Speaking of the communities, why would we be exploring the most “fragile” environments for materials and then utilizing said materials back in the United States? Why not think locally? Why not think in terms of accessible and prevalent materials? Perhaps part of the point of the show is to demonstrate how a community might grow economically, but the projects themselves seem to contradict that. (I’m exaggerating a little. Two of the projects harvested materials from the U.S. Maya Lin found sustainably harvested trees in Maine and Christien Meinderstma used sheep’s wool in Idaho to make rugs, as seen above. Both of these designers seemed genuinely invested in their missions here.)

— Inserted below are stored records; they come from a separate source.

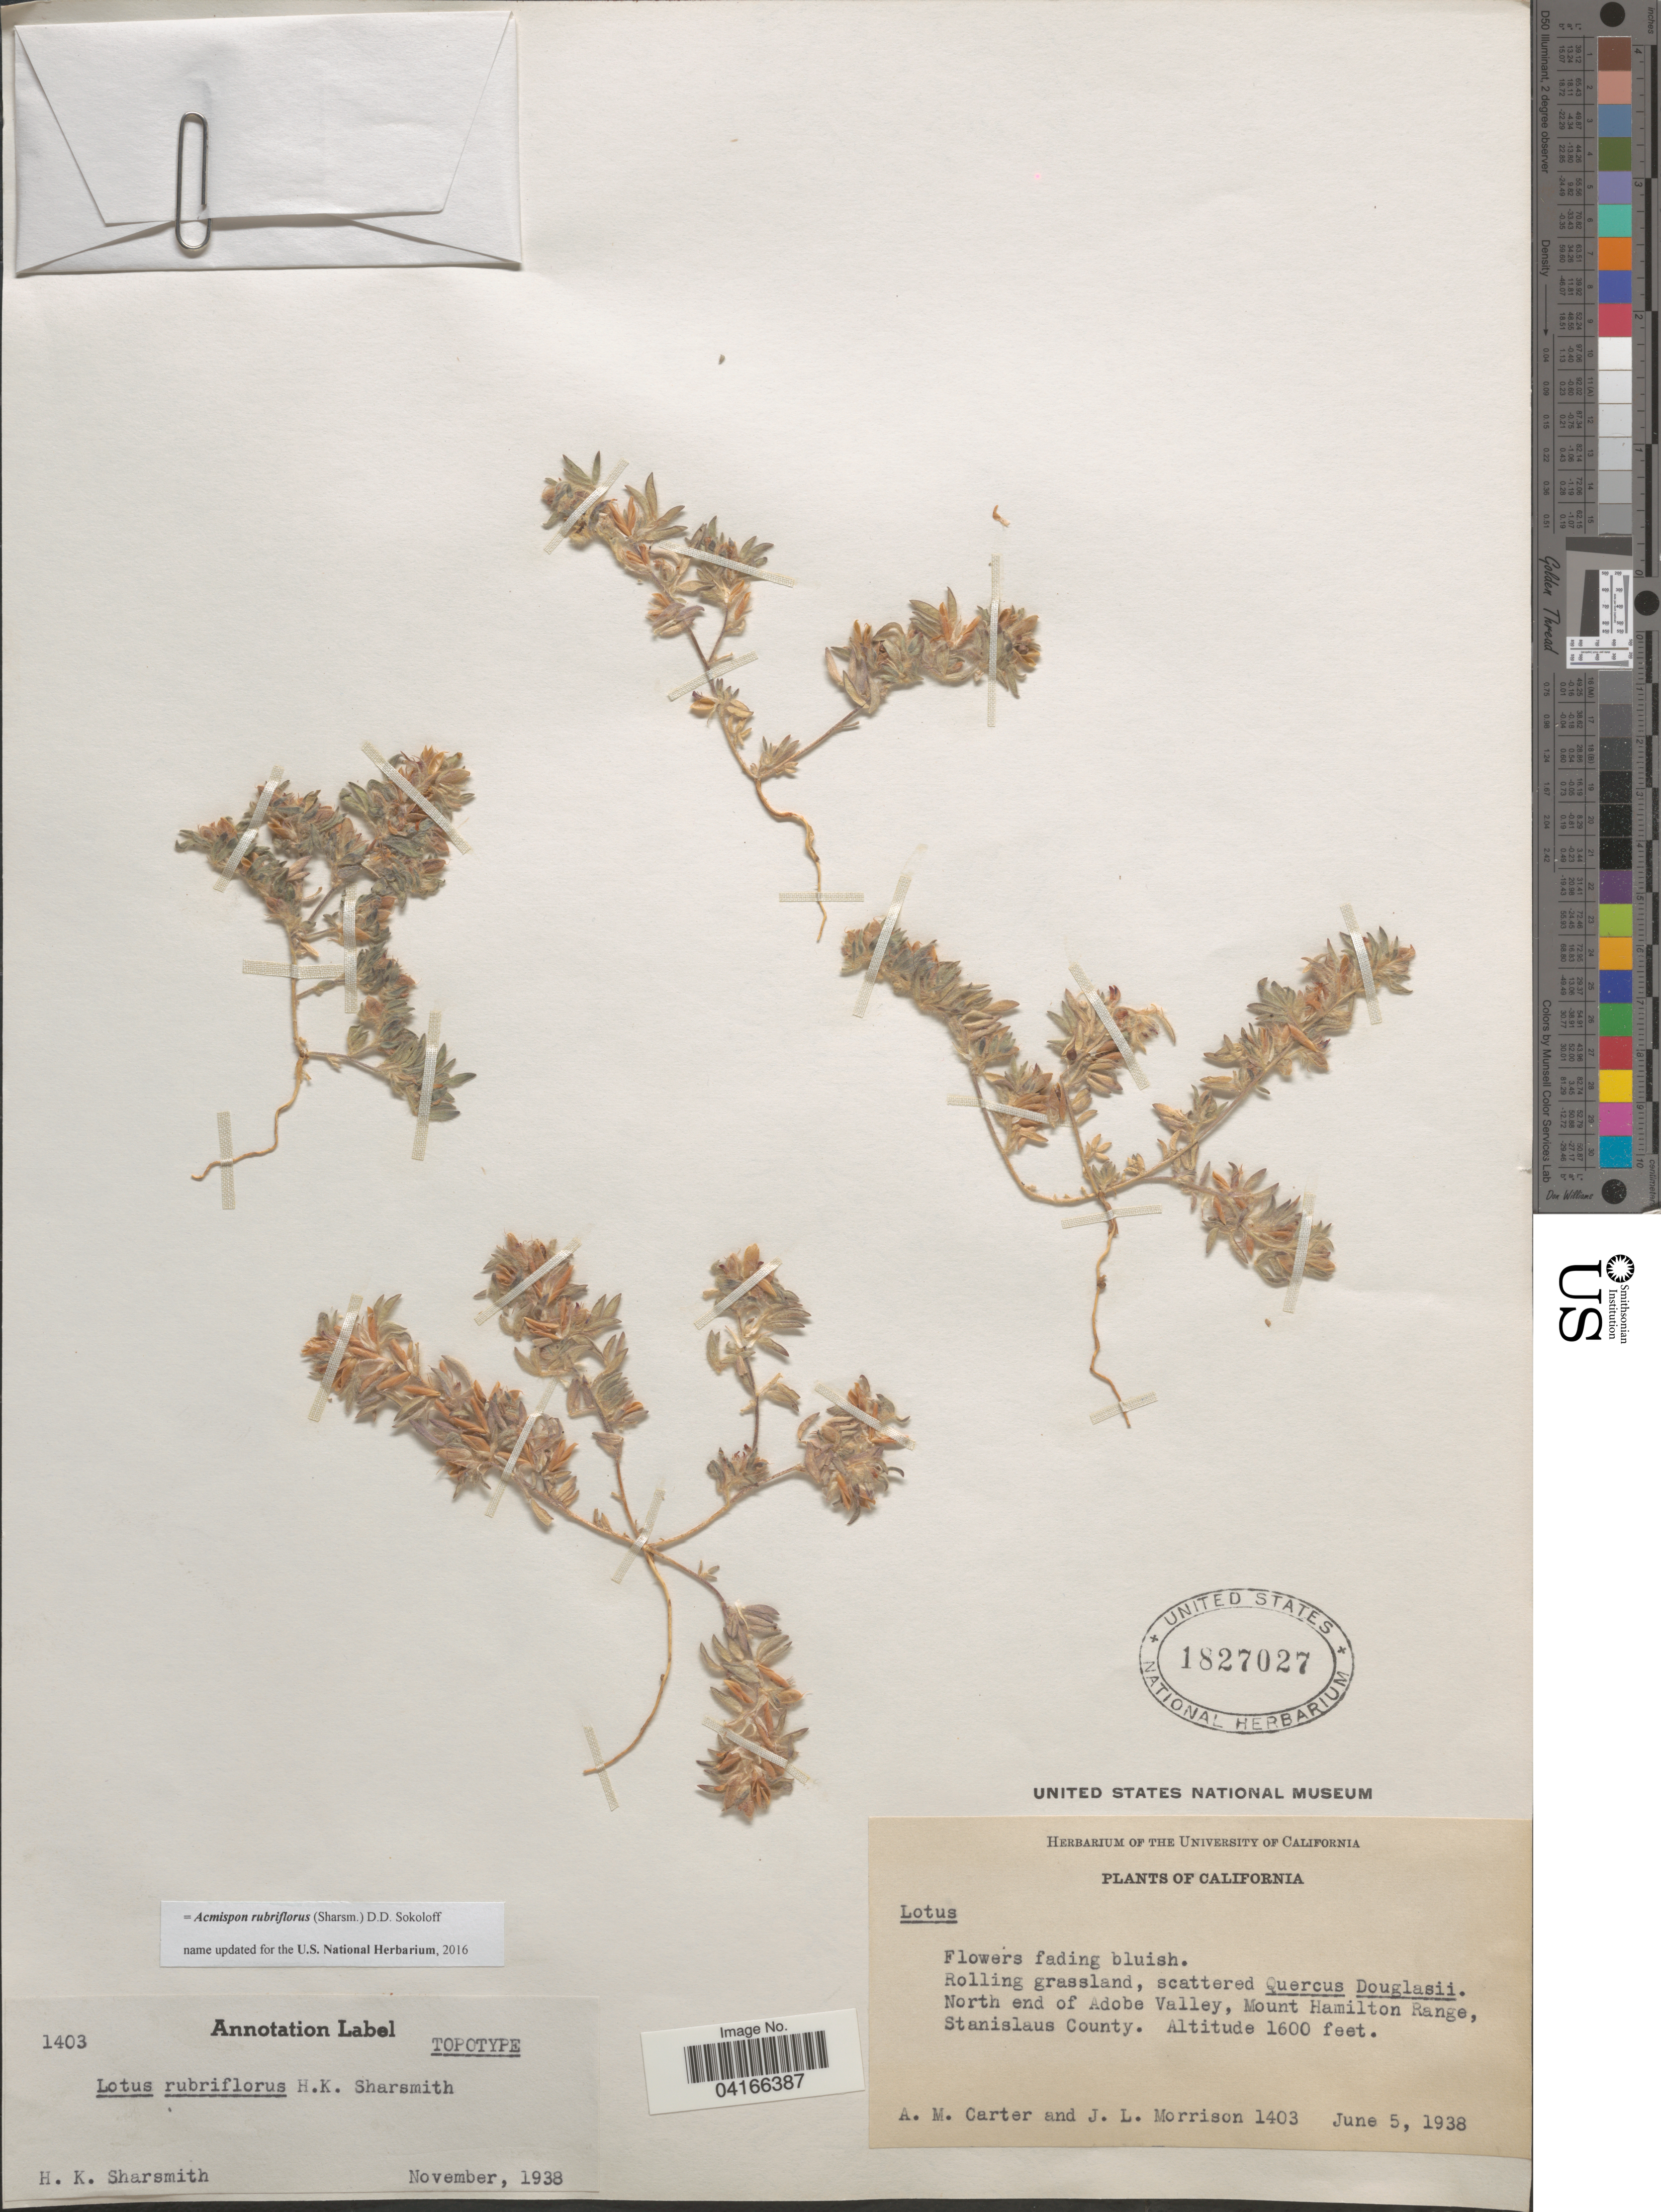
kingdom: Plantae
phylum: Tracheophyta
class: Magnoliopsida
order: Fabales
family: Fabaceae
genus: Acmispon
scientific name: Acmispon rubriflorus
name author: (H. Sharsm.) D.D. Sokoloff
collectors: A. M. Carter & J. Morrison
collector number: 1403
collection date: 1938-06-05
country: United States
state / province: California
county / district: Stanislaus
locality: North end of Adobe Valley, Mount Hamilton Range, Stanislaus County.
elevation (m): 488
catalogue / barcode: US 1827027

Surprisingly few people have examined this show critically, as far as I can tell. Even NPR gave more of a promotional advertisement than an investigation of the meaning behind this show’s existence. In an interview for ID Magazine, R.I.P, Abbott Miller, a designer in the show, and Ellen Lupton, a curator for the museum and designer herself, noted that the show was meant to be open-ended, to be inconclusive. So, my question to the you is: do you accept the ideology of this show? Is this good enough? Is inconclusiveness regarding the environment an acceptable response to the knowledge of today’s world? And, am I missing something?